Metadata-Version: 2.2
Name: inngest_encryption
Version: 0.1.0
Summary: Encryption for the Inngest SDK
Author-email: "Inngest Inc." <hello@inngest.com>
Project-URL: Homepage, https://github.com/inngest/inngest-py
Project-URL: Bug Tracker, https://github.com/inngest/inngest-py/issues
Classifier: Development Status :: 3 - Alpha
Classifier: Intended Audience :: Developers
Classifier: Programming Language :: Python :: 3.9
Classifier: Programming Language :: Python :: 3.10
Classifier: Programming Language :: Python :: 3.11
Classifier: Programming Language :: Python :: 3.12
Requires-Python: >=3.9
Description-Content-Type: text/markdown
Requires-Dist: inngest>=0.4.18
Requires-Dist: pynacl>=1.5.0

# Inngest Python SDK: Encryption

This package provides encryption for the Inngest Python SDK.

## Usage

Setting encryption middleware on the client will turn on encryption for events and steps in all functions:

```py
import inngest
from inngest_encryption import EncryptionMiddleware

inngest.Inngest(
    name="my-app",
    encryption_key="my-encryption-key",
    middleware=[EncryptionMiddleware.factory("my-secret-key")],
)
```

When sending events or invoking functions, only the `encrypted` field will be encrypted:

```py
await step.send_event(
    "my-step",
    inngest.Event(
        data={
            # Everything in this field will be encrypted.
            "encrypted": {
                "phone": "867-5309",
            },

            # Not encrypted.
            "user_id": "abc123",
        },
        name="my-event",
    ),
)

await step.invoke(
    "invoke",
    function=child_fn_async,
    data={
        # Everything in this field will be encrypted.
        "encrypted": {
            "phone": "867-5309",
        },

        # Not encrypted.
        "user_id": "abc123",
    },
)
```

> [!NOTE]  
> Only a portion of the event data is encrypted because that allows for control flow settings (e.g. concurrency key) to work. Since the Inngest server receives encrypted data, it can't perform control flow on values that are encrypted.

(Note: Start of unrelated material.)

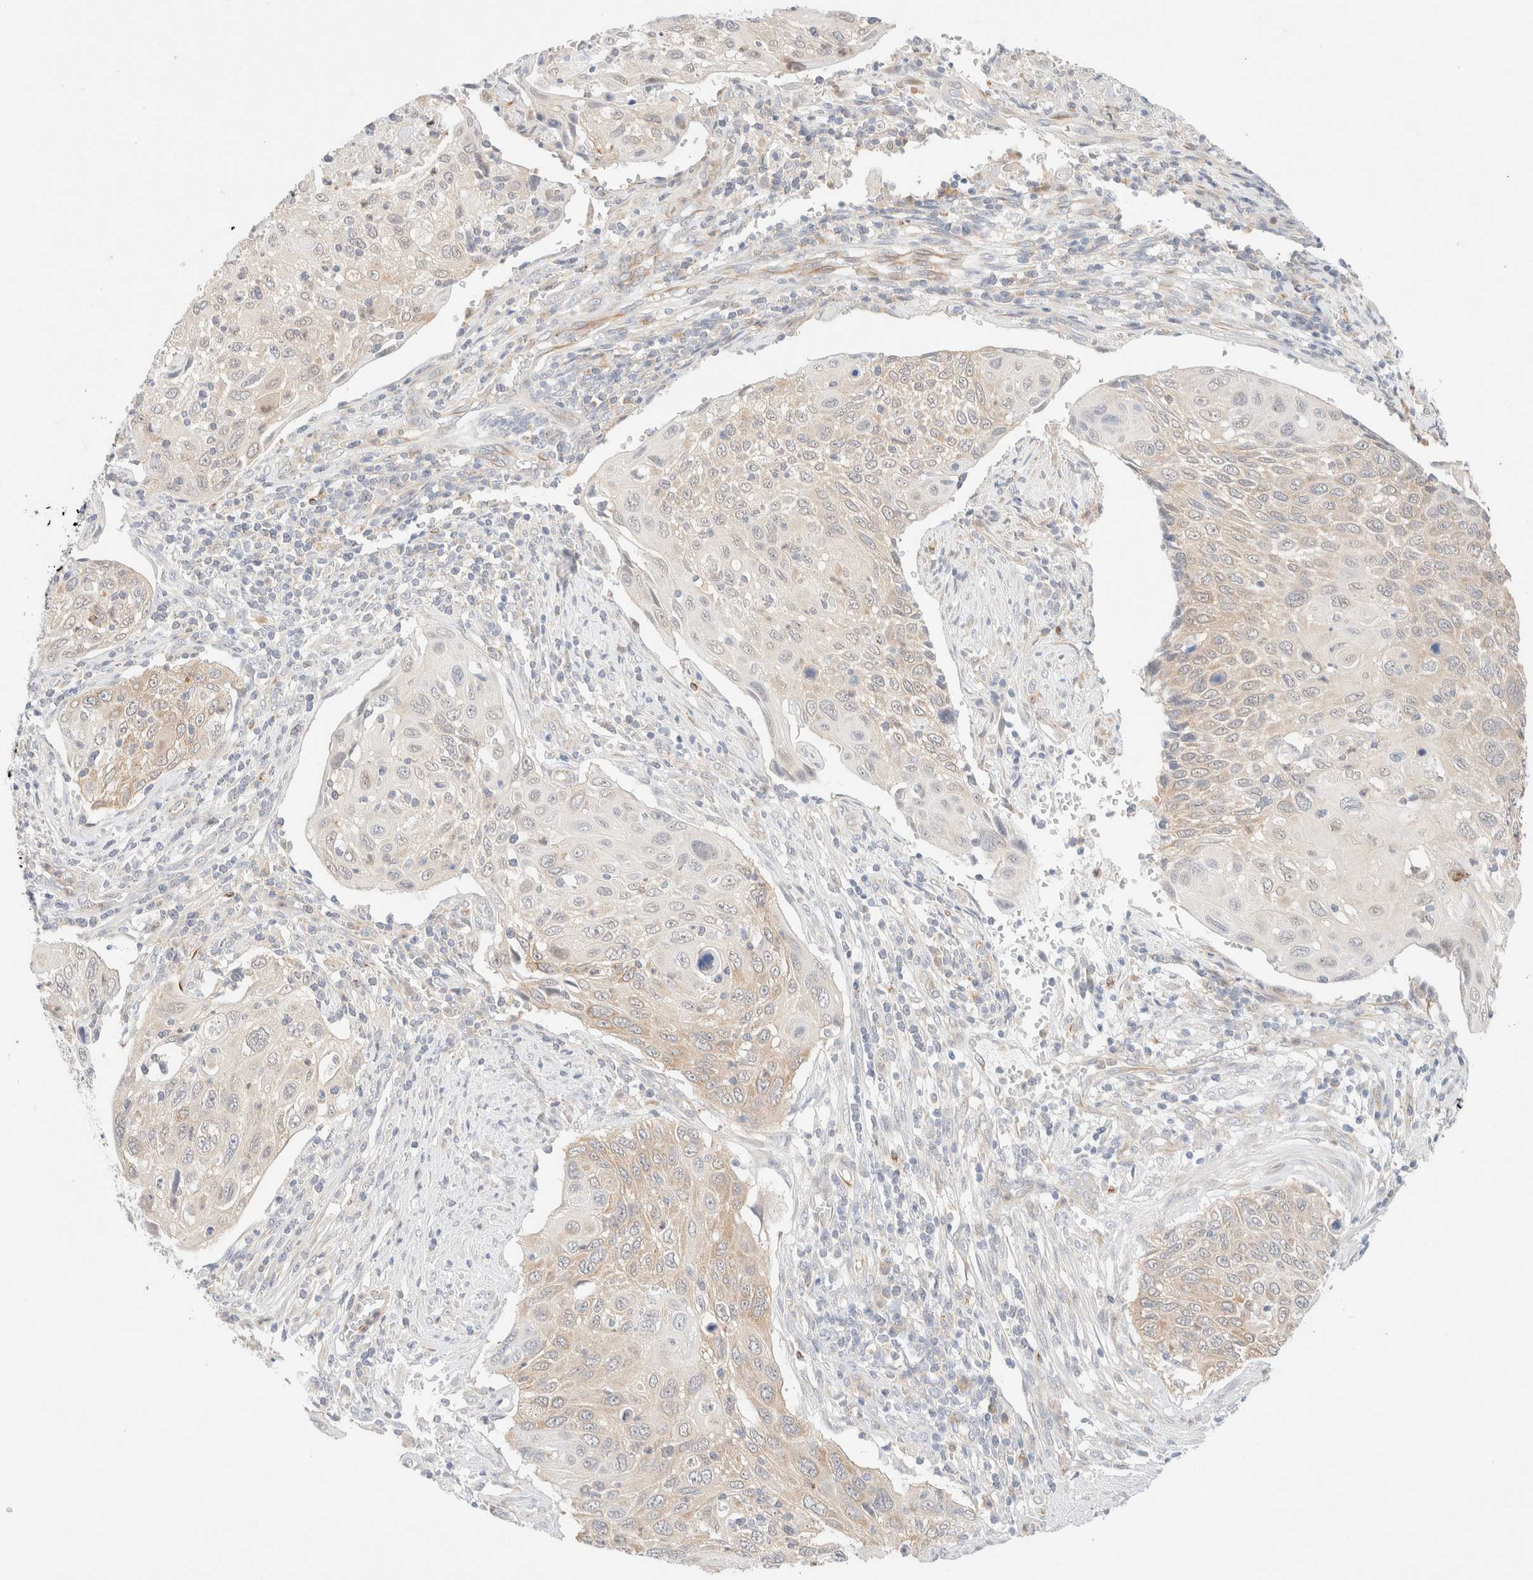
{"staining": {"intensity": "weak", "quantity": "<25%", "location": "cytoplasmic/membranous"}, "tissue": "cervical cancer", "cell_type": "Tumor cells", "image_type": "cancer", "snomed": [{"axis": "morphology", "description": "Squamous cell carcinoma, NOS"}, {"axis": "topography", "description": "Cervix"}], "caption": "A histopathology image of cervical squamous cell carcinoma stained for a protein displays no brown staining in tumor cells.", "gene": "UNC13B", "patient": {"sex": "female", "age": 70}}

The entire `step.run` output is encrypted:

```py
def _my_step() -> dict[str, object]:
    # Encrypted when sending back to the Inngest server.
    return {"msg": "hello"}

output = await step.run("my-step", _my_step)

# Decrypted within this function.
print(output)
```

## Key rotation

When rotating the encryption key, you may still have active functions runs whose data is encrypted with the old key. To decrypt these, you can use the `fallback_decryption_keys` option:

```py
inngest.Inngest(
    name="my-app",
    encryption_key="my-encryption-key",
    middleware=[
        EncryptionMiddleware.factory(
            "new-secret-key",
            fallback_decryption_keys=["old-secret-key"],
        ),
    ],
)
```

If decryption fails with the new key, the encryption middleware will fall back to the old key.